Seniman asal Meksiko ini tiba di kota kolonial kecil Barichara dengan satu ide: membuat kertas dari serat alami. Tidak ada bahan kimia. Tidak ada bubur kayu. Hanya masalah tanaman.
Ini bukan sekedar proyek sementara. Bengkel dibuka secara permanen pada tahun 2001.
Mereka memulai dari yang kecil. Serat fique lokal melakukan pekerjaan berat terlebih dahulu. Kemudian? Paletnya diperluas. Daun nanas, lidah buaya, papirus. Taman di belakang bengkel memberi makan pabrik. Ini adalah lingkaran tertutup.
Di mana mereka melakukan pekerjaan itu? Di dalam gudang lama Perusahaan Tabaco Kolombia. Ironisnya, ruangan itu cocok untuk mereka.
Sembilan wanita setempat menjalankan pertunjukan tersebut.
“Pembuatan kertas bersifat komunal, taktil, dan lambat.”
Pengunjung tidak dibatasi jaraknya. Anda dapat bergabung dalam prosesnya. Celupkan lembarannya. Tekan hingga kering.

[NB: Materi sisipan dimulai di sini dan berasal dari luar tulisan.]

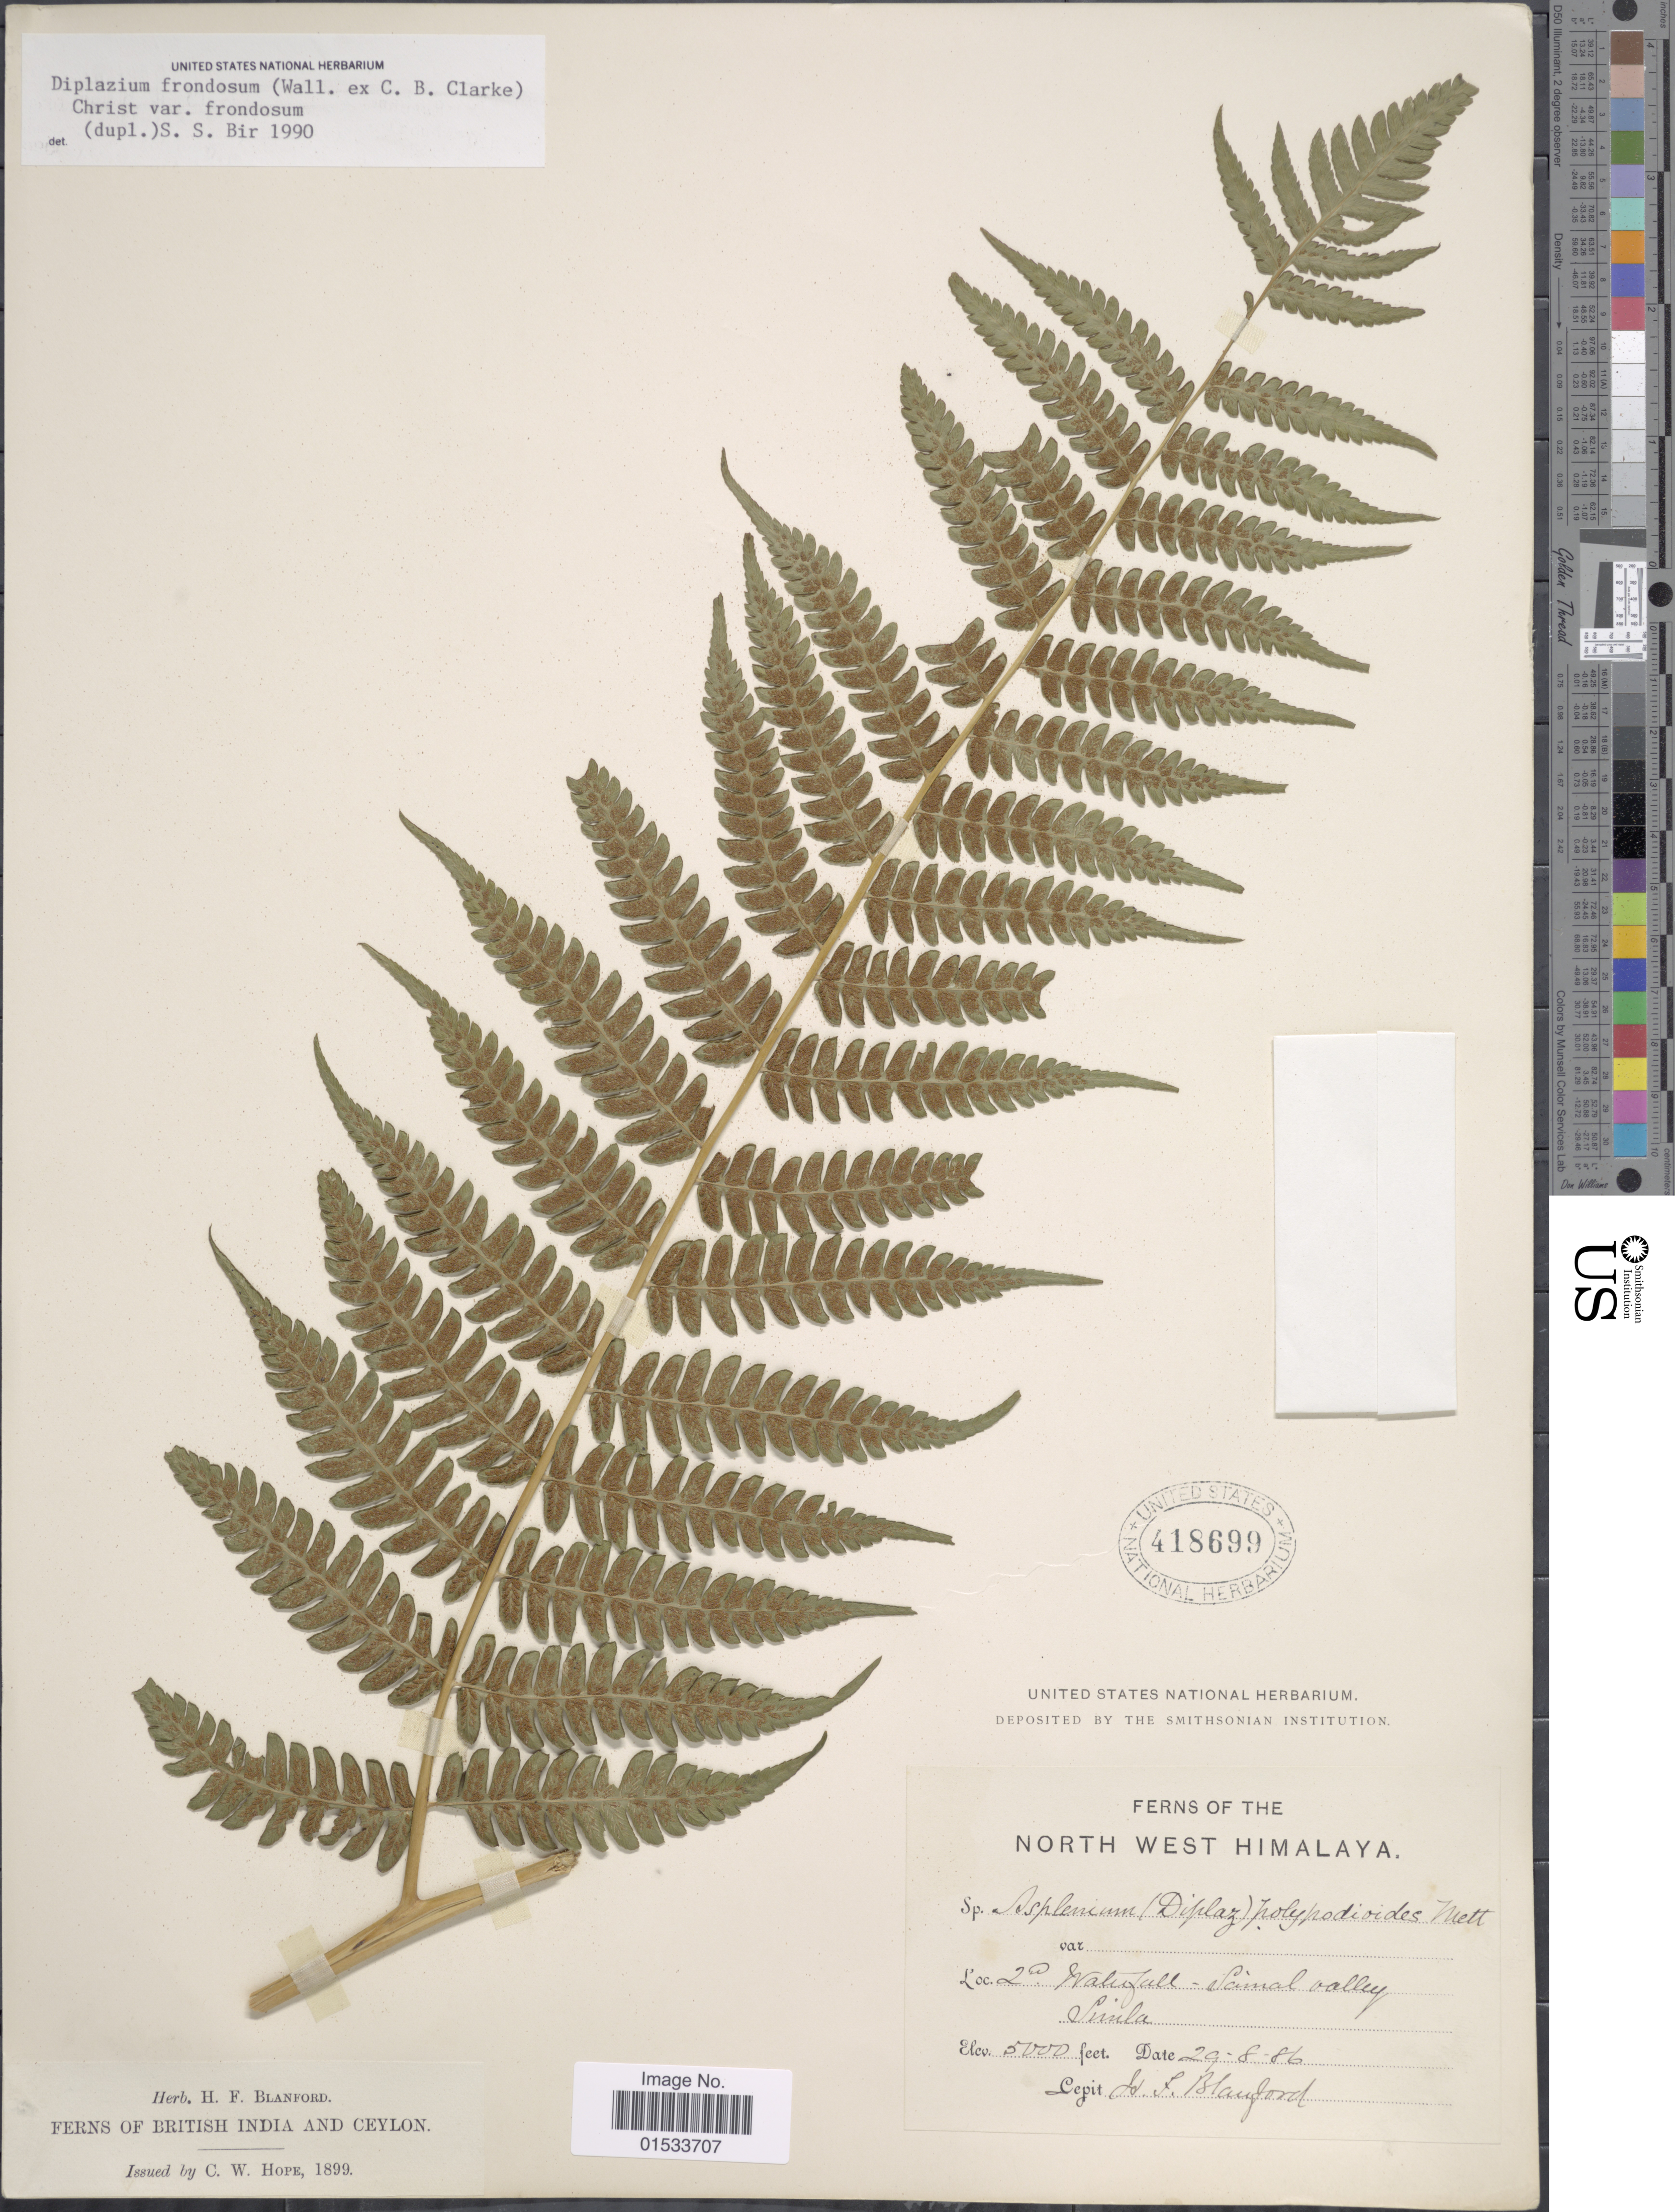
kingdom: Plantae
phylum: Tracheophyta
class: Polypodiopsida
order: Polypodiales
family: Athyriaceae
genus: Diplazium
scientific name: Diplazium frondosum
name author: C. Chr.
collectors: H. Blanford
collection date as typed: Transcribed d/m/y: 29/8/86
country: India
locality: North west Himalaya, Waterfall- Sainal valley Simla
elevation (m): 1524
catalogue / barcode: US 418699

Mereka menjual lebih dari sekedar kertas. Sebenarnya, mereka jarang menjual lembaran mentah. Sebaliknya, Anda akan menemukan perhiasan. Lampu. Mainan binatang tergantung seperti ponsel di udara. Cetakan seni dan buku buatan tangan juga. Semuanya dimulai sebagai serat. Berakhir sebagai sebuah objek.
Anda bisa menyentuh semuanya. Bahkan tanaman pewarna tumbuh di sana, berakar pada tanah yang sama yang menjadi bahan dasarnya.
Jadi kamu membeli lampu, tapi sebenarnya apa yang kamu bawa pulang? Metodenya.